I was on a video call with Abbie a few days after I’d started working online with her eight-year-old son.
The first couple of days had gone really well but on the aforementioned Friday I received this message along with the photo of his practice:
Straight away I’d asked if we could talk because I could feel there was a huge amount of emotion behind her message. Our call on the following Monday was a really helpful opportunity for me to listen and explain some things which helped Abbie begin to relax, trust me and trust the process. Things went well after our chat. Handwriting practice was moved to first thing in the morning after breakfast. We agreed it was hard to focus attention when her son had been concentrating online all morning (due to Lockdown) and was hungry.
It’s really hard for parents.
We want so much for our children.
Parents have their own perspective about how important handwriting is or isn’t. That perspective can change; their viewpoint is formed from personal experiences but also becomes affected by additional emotional factors, like their child’s unhappiness, anger, frustration, anxiety or distress… about pen licences… teacher concerns… fear about legibility in exams…about potential negative judgement or bias.
Parents want to help but often don’t actually know how to. This is sometimes reflected in feeling that they shouldn’t have to, that it’s the school’s responsibility.
When parents contact me I hear things like:
‘I feel the school should have done something sooner.’
‘I’m disappointed that nothing was flagged up.’
‘I actually feel quite let down by them.’
‘I’m concerned that teachers have allowed him to carry on writing like this for so long given that handwriting is taught in class.’
‘He says his teachers have tried but given up.’
I’m always a bit saddened to hear these remarks.
I know how hard teachers work and how they want the best for their pupils.
I know how much parents care and want the best for their children.
We need to work together.
Teachers and parents need to know how to help. That’s why I started Better Handwritten… to give guidance and support on highly effective teaching of handwriting.
Before we started working together, Abbie had done her best to help her son herself.
‘I tried worksheets over and over again but he didn’t engage in the task and it was a real struggle to keep him focused. I was also getting very frustrated with his writing, which (now I look back) was definitely having a negative impact on him and how he felt about handwriting.
I definitely didn’t appreciate the bigger picture of handwriting and all the things the brain has to coordinate to write. I felt like we had spent so much time practising and it was having no impact – I was starting to feel like my son was just being lazy and I must be a terrible teacher.’
Working with Abbie gave me an opportunity to help her reflect, understand and relax.
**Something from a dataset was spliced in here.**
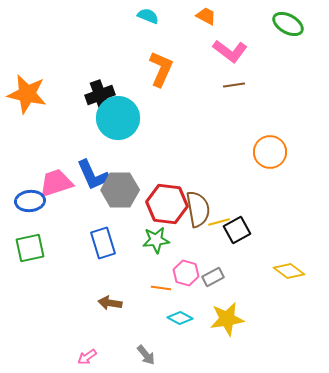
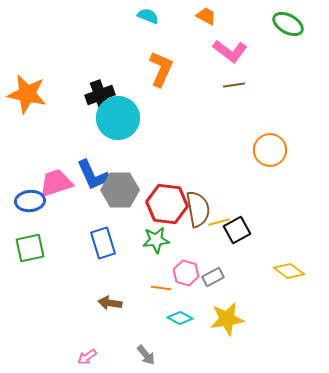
orange circle: moved 2 px up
I was able to provide a model that was manageable and got results. Thinking back to where we started reminds me just how many parents must be going through emotional stresses and strains trying to help their children.
I’ve actually just got off a call with Abbie! It’s nearly three months since we started working together and we’ve been looking back to that first week. I think Abbie’s words express the emotions involved for many parents so well …
“I remember speaking to you in the early days and I just felt SO tearful every time we spoke, because I was finding the whole thing so emotional… I couldn’t help him. Working with you isn’t what I expected it to be. I remember thinking, you’re just here to help him with handwriting but all of a sudden you’re helping me with … almost handwriting counselling.
I was so overwhelmed when we were first working together whereas now working on handwriting is such a pleasure. Our whole perception has just changed… how we look at it, how we take it on and how we talk about. Before the whole thing was so negative…for both of us. And it doesn’t feel like that at all any more.”
It’s good to talk about handwriting. It’s good to learn about it… really understand what’s involved. We need to break down the stress barriers that are denying children AND parents the many benefits and pleasures that writing by hand can bring. Understanding is empowering.